**Action item**.
The answer must be every line from the entries below that contains "object".

**Information supplied**.

* * * * * * * * *

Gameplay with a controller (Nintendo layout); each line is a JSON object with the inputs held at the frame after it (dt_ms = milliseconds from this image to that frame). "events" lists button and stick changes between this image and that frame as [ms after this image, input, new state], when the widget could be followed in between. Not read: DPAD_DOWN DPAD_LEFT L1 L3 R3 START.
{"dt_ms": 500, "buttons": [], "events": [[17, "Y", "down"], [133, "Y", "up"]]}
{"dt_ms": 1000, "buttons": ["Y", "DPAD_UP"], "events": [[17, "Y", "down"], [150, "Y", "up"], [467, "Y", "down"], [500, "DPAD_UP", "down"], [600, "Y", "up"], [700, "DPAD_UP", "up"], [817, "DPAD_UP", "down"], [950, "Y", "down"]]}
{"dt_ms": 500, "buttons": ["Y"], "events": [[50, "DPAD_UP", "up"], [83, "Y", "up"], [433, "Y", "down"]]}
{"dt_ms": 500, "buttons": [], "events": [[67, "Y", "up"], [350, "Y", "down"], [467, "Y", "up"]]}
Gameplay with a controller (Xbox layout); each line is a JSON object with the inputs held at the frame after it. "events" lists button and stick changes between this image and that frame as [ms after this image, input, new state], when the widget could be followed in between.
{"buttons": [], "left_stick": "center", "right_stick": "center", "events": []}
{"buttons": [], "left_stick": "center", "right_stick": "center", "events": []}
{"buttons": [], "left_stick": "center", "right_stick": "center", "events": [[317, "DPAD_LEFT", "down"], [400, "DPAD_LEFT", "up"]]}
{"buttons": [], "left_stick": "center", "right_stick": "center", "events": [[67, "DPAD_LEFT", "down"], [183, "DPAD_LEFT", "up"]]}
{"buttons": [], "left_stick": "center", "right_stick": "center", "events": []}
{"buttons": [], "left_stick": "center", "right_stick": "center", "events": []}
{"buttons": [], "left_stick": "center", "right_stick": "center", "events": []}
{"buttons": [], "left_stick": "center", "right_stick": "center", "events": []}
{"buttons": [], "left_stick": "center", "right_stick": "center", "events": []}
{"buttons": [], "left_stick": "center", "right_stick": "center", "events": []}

* * * * * * * * *

**Reply to the exercise**.
Gameplay with a controller (Nintendo layout); each line is a JSON object with the inputs held at the frame after it (dt_ms = milliseconds from this image to that frame). "events" lists button and stick changes between this image and that frame as [ms after this image, input, new state], when the widget could be followed in between. Not read: DPAD_DOWN DPAD_LEFT L1 L3 R3 START.
Gameplay with a controller (Xbox layout); each line is a JSON object with the inputs held at the frame after it. "events" lists button and stick changes between this image and that frame as [ms after this image, input, new state], when the widget could be followed in between.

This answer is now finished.